こんなに値引きをしてしまって店長としては痛手ではないかと思いそちらを見ると、苦笑いをしながらもこう言った。
「いやぁ、君にはまいったよ。
でも、こんな楽しかったのは久しぶりだね。またおいで!」
カイルロッドは満足げに笑って、またいつか来ると言って店を出た。
店を出て、買い込んだ荷物をコウに乗せているカイルロッドに、マリエルが声を掛ける。
「あいかわらずお見事ですね」
「まぁね」
あそこまで強気に値引き交渉をが出来るというのは、感心半分呆れ半分だ。仕入れ側としてはなるべく安値で仕入れたいというのはわかるけれども、あまり値引きをさせすぎて、仕入れ先がなくなってしまうなんてことがあったらそれはそれで困ってしまう。

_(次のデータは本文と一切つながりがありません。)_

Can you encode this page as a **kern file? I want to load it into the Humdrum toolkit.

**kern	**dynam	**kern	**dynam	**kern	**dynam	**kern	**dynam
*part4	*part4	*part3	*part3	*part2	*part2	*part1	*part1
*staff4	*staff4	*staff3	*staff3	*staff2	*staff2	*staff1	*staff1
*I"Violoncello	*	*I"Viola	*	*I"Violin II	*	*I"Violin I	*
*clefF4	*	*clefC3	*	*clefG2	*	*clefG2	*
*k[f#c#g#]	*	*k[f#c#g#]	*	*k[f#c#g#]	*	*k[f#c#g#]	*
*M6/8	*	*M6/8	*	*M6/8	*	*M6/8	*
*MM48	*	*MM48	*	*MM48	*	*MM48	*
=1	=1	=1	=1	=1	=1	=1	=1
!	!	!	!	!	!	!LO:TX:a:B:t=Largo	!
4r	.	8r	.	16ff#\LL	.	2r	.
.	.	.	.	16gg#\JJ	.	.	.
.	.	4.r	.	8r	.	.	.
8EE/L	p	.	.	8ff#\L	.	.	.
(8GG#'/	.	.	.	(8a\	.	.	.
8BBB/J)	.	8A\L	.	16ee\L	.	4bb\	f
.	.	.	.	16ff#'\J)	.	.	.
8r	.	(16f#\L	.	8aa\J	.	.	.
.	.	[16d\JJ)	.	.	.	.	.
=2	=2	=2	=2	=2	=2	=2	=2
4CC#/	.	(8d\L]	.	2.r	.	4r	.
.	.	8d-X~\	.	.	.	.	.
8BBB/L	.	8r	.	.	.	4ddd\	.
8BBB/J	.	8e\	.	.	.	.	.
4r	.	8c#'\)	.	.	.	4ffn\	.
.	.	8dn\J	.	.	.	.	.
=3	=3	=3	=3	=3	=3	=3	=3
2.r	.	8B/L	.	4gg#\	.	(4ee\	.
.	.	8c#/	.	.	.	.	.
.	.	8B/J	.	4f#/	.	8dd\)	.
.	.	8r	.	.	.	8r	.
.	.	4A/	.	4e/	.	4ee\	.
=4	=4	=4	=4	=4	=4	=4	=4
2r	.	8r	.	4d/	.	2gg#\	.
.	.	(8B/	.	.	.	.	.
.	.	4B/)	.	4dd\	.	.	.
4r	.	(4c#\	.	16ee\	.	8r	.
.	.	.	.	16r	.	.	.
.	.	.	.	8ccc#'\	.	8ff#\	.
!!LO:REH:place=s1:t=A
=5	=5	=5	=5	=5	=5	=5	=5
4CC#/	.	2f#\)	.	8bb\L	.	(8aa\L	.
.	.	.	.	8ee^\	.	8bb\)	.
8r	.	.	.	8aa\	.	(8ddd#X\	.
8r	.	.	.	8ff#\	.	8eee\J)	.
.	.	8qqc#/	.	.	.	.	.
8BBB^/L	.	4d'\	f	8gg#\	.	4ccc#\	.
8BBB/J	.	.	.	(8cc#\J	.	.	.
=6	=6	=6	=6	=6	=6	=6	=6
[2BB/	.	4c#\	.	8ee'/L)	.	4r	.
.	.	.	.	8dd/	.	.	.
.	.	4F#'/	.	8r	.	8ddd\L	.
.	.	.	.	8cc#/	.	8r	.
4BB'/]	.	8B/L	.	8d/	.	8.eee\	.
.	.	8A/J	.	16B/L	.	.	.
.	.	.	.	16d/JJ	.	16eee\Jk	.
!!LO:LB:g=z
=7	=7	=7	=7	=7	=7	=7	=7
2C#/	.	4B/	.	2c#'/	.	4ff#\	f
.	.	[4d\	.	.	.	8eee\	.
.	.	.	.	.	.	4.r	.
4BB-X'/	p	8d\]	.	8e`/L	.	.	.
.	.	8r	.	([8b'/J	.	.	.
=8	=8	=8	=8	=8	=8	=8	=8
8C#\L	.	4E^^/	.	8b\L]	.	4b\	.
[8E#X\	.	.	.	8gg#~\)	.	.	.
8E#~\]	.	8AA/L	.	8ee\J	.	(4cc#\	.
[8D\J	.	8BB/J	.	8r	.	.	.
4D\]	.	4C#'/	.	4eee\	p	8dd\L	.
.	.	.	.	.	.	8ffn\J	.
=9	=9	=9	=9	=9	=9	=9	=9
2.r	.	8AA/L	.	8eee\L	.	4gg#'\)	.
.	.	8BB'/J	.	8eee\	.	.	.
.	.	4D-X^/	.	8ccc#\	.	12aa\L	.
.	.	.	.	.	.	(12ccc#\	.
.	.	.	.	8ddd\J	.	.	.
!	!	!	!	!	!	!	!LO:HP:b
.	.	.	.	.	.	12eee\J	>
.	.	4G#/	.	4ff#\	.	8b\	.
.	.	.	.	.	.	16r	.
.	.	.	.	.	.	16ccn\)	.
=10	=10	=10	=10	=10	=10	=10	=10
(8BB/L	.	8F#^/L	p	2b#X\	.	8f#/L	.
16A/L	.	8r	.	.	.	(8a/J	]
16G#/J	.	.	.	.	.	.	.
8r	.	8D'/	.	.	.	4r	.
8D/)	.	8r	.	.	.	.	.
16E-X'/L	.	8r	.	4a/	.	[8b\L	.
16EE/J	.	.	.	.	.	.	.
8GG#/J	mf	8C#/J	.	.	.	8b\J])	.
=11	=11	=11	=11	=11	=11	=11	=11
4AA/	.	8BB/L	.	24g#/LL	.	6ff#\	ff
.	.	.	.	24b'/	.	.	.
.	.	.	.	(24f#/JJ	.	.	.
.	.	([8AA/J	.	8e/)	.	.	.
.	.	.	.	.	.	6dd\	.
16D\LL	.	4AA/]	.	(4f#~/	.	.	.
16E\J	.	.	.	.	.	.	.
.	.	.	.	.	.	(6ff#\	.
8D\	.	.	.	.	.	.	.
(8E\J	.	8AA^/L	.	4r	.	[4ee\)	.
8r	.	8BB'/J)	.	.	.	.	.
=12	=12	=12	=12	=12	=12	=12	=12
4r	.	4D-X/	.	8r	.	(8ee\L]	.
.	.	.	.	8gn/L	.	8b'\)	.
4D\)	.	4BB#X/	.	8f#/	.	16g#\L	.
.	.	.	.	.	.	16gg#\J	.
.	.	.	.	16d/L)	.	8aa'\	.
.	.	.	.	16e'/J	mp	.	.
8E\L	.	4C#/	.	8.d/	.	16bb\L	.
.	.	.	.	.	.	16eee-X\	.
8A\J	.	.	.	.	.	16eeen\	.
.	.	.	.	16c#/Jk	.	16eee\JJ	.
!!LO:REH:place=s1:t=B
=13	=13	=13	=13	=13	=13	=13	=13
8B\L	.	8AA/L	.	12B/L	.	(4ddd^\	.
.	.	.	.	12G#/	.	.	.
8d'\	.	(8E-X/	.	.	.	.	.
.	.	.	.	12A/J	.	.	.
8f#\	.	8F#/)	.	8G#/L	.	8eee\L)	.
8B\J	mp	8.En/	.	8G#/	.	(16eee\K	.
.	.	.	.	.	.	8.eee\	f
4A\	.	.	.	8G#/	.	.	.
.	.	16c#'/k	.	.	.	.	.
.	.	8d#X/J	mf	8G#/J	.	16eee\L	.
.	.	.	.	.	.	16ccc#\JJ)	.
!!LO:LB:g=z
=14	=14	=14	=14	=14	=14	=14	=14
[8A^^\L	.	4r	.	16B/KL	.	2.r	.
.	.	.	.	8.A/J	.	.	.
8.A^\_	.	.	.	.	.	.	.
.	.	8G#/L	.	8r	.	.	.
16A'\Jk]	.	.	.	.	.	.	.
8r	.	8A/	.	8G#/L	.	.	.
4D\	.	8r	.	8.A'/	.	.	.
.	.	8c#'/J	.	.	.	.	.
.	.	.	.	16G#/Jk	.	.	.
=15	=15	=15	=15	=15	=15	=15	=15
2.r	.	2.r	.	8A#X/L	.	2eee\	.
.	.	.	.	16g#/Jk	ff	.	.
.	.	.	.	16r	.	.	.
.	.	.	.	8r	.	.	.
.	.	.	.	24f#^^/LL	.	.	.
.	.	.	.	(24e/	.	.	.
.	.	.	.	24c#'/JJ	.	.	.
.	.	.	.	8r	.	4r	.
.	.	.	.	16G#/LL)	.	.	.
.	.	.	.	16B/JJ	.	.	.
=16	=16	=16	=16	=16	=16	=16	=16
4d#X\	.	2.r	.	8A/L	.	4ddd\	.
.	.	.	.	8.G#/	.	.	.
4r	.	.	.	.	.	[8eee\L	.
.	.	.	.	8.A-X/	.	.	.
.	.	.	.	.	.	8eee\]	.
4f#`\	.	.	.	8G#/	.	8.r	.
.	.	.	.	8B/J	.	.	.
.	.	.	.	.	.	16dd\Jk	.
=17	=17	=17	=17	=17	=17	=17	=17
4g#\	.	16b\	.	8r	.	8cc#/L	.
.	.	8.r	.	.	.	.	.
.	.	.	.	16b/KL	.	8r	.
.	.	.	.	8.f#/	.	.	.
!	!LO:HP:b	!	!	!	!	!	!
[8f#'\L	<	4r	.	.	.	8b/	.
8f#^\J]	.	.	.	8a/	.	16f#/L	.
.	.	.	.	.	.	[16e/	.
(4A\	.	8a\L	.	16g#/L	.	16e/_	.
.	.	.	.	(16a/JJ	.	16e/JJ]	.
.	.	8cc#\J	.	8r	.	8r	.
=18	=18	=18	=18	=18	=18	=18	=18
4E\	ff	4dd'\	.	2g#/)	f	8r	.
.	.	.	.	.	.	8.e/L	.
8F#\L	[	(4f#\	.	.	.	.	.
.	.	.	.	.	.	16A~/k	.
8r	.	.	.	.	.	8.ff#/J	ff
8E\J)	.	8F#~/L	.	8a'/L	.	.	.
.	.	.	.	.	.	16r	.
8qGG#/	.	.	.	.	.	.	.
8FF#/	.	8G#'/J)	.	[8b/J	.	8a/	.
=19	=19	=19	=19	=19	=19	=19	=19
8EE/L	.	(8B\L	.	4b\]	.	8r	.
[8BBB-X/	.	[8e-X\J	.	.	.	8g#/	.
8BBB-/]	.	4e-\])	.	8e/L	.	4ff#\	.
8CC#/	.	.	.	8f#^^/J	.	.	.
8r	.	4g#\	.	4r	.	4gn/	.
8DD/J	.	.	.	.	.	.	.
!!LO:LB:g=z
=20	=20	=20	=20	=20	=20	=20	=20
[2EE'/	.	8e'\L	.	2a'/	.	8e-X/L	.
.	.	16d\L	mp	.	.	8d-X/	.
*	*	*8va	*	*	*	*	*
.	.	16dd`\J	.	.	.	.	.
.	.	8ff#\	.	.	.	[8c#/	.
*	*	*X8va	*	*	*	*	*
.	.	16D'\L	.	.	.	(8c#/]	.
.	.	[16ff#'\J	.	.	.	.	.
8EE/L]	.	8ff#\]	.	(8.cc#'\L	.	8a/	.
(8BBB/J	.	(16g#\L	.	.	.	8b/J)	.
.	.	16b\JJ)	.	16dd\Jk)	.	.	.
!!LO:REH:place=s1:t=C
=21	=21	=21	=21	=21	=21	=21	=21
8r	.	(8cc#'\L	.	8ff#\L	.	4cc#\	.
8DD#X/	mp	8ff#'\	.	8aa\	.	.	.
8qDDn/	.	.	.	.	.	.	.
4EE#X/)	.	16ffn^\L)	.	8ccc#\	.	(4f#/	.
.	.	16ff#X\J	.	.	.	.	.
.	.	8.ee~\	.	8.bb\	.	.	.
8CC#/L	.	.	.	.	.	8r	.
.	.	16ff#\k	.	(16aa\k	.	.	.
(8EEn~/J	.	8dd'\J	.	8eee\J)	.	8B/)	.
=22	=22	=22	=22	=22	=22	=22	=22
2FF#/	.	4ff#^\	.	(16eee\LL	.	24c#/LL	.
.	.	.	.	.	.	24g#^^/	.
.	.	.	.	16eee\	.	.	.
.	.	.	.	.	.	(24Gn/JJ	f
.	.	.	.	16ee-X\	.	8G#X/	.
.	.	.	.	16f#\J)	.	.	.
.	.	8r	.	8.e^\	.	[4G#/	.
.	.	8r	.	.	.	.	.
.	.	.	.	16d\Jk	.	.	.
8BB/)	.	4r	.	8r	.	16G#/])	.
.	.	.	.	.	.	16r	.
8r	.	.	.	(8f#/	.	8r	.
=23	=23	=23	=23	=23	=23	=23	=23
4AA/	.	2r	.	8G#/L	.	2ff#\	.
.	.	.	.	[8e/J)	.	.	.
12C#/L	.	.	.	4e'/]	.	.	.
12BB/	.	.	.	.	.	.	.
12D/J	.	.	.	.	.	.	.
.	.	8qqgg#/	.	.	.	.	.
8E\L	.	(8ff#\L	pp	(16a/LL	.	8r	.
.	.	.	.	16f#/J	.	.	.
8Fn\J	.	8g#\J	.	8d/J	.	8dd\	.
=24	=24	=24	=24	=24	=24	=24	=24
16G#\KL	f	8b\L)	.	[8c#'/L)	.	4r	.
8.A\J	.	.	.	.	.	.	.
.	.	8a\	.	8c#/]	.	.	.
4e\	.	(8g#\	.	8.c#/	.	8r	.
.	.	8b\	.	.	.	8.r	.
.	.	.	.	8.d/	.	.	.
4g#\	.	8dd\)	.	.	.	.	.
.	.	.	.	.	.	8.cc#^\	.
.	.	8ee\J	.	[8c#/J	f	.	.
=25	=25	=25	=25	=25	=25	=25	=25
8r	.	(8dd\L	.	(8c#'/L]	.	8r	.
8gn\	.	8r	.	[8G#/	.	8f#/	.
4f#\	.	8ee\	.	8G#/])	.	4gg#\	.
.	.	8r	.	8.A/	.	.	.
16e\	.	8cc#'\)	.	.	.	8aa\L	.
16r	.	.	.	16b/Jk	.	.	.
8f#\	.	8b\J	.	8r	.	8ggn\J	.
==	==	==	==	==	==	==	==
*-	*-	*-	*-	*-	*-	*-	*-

マリエルが苦笑いをしていると、コウが首を振って訊ねてきた。
「どうだった? いいもの買えた?」
「もちろん。お値段以上の物をね」
「すごいや! カイルロッドはやっぱりすごいや!」
はしゃいでいるコウの声を聞いて、カイルロッドはまた満足そうな顔をする。たしかにカイルロッドはすごいのだけれども、いつかやり過ぎて一悶着起こすのではないかと、マリエルは心配になる。
そう、心配といえば。マリエルは思い出したようにカイルロッドに言う。
「そういえば、結構長いこと交渉してましたが、カイルロッドのお店をヴァンダクに任せたままです。早く戻りましょう」
「あっ! そうだ、急がないと」
ふたりのやりとりを聞いて、荷物とカイルロッドを乗せたコウが早足で歩き出す。
「いそいで戻ろう。ヴァンダクが寂しがっちゃうよ」
意外と足の速いコウに付いて行くために、マリエルもいつもよりだいぶ早い歩調で歩く。そして歩きながら思う。ヴァンダクが寂しがっているというだけでなく、商品を安く売ったり盗まれたりしてないかと言うことが心配なのだけれどもな。と。
市場に戻り、カイルロッドが店番をしていたヴァンダクに声を掛ける。
「おつかれ。売れ行きはどう?」
その問いに、ヴァンダクはしょぼんとした顔をして答える。
「えっとね、一個も売れなかったの」
「なるほど」
それから、カイルロッドは台の上に並べられた装飾品を眺めてからにこりと笑う。
「盗まれたりしてないし大丈夫。よくやった」
カイルロッドの言葉に、ヴァンダクは笑顔になる。とりあえず褒められたのはわかったのだろう。
成り行きを見守ったところで、マリエルはこれからどうするかと考える。また仕入れに行くにも微妙な時間だ。それなら、ルスタムとリペーヤの店に行って、店番を手伝った方がいいかもしれない。そう判断したマリエルは、カイルロッド達に軽く声を掛けてからその場を離れた。